- PROVIDED DATA -
--
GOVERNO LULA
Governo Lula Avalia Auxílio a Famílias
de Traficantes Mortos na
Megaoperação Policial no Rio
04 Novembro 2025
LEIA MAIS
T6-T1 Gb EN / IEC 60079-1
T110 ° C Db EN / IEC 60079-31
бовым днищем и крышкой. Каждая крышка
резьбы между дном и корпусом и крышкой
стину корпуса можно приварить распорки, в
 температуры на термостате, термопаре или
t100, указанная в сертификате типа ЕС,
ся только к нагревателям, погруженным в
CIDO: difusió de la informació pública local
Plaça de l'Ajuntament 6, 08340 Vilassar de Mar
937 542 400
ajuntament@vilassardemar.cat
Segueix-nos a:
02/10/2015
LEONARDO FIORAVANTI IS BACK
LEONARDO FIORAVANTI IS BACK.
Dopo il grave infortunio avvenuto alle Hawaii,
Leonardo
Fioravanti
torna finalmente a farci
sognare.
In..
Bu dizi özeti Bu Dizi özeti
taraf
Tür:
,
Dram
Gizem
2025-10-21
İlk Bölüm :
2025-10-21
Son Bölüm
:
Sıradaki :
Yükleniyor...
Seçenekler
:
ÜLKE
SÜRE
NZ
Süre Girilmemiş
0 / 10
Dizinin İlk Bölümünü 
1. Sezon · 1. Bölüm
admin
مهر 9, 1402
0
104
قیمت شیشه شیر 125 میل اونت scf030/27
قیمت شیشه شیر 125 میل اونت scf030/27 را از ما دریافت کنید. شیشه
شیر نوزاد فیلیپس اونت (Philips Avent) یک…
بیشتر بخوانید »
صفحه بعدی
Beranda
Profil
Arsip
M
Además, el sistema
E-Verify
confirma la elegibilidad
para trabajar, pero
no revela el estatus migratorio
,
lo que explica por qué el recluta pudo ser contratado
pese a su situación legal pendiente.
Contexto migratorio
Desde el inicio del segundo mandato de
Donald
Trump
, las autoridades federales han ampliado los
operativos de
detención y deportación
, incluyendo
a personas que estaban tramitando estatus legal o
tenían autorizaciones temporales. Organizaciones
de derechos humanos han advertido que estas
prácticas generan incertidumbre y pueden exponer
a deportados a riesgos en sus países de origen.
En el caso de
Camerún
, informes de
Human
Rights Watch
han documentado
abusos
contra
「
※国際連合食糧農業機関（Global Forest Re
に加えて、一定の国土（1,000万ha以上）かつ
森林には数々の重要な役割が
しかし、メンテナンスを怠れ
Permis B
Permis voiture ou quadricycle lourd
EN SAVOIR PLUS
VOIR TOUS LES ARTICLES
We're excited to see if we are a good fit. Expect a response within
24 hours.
--
- ACTION ITEM -
Write out all the records again, swapping "Contexto migratorio" for "Situación migratoria" and keeping everything else the same.

- ANSWER TO THIS PROBLEM -
GOVERNO LULA
Governo Lula Avalia Auxílio a Famílias
de Traficantes Mortos na
Megaoperação Policial no Rio
04 Novembro 2025
LEIA MAIS
T6-T1 Gb EN / IEC 60079-1
T110 ° C Db EN / IEC 60079-31
бовым днищем и крышкой. Каждая крышка
резьбы между дном и корпусом и крышкой
стину корпуса можно приварить распорки, в
 температуры на термостате, термопаре или
t100, указанная в сертификате типа ЕС,
ся только к нагревателям, погруженным в
CIDO: difusió de la informació pública local
Plaça de l'Ajuntament 6, 08340 Vilassar de Mar
937 542 400
ajuntament@vilassardemar.cat
Segueix-nos a:
02/10/2015
LEONARDO FIORAVANTI IS BACK
LEONARDO FIORAVANTI IS BACK.
Dopo il grave infortunio avvenuto alle Hawaii,
Leonardo
Fioravanti
torna finalmente a farci
sognare.
In..
Bu dizi özeti Bu Dizi özeti
taraf
Tür:
,
Dram
Gizem
2025-10-21
İlk Bölüm :
2025-10-21
Son Bölüm
:
Sıradaki :
Yükleniyor...
Seçenekler
:
ÜLKE
SÜRE
NZ
Süre Girilmemiş
0 / 10
Dizinin İlk Bölümünü 
1. Sezon · 1. Bölüm
admin
مهر 9, 1402
0
104
قیمت شیشه شیر 125 میل اونت scf030/27
قیمت شیشه شیر 125 میل اونت scf030/27 را از ما دریافت کنید. شیشه
شیر نوزاد فیلیپس اونت (Philips Avent) یک…
بیشتر بخوانید »
صفحه بعدی
Beranda
Profil
Arsip
M
Además, el sistema
E-Verify
confirma la elegibilidad
para trabajar, pero
no revela el estatus migratorio
,
lo que explica por qué el recluta pudo ser contratado
pese a su situación legal pendiente.
Situación migratoria
Desde el inicio del segundo mandato de
Donald
Trump
, las autoridades federales han ampliado los
operativos de
detención y deportación
, incluyendo
a personas que estaban tramitando estatus legal o
tenían autorizaciones temporales. Organizaciones
de derechos humanos han advertido que estas
prácticas generan incertidumbre y pueden exponer
a deportados a riesgos en sus países de origen.
En el caso de
Camerún
, informes de
Human
Rights Watch
han documentado
abusos
contra
「
※国際連合食糧農業機関（Global Forest Re
に加えて、一定の国土（1,000万ha以上）かつ
森林には数々の重要な役割が
しかし、メンテナンスを怠れ
Permis B
Permis voiture ou quadricycle lourd
EN SAVOIR PLUS
VOIR TOUS LES ARTICLES
We're excited to see if we are a good fit. Expect a response within
24 hours.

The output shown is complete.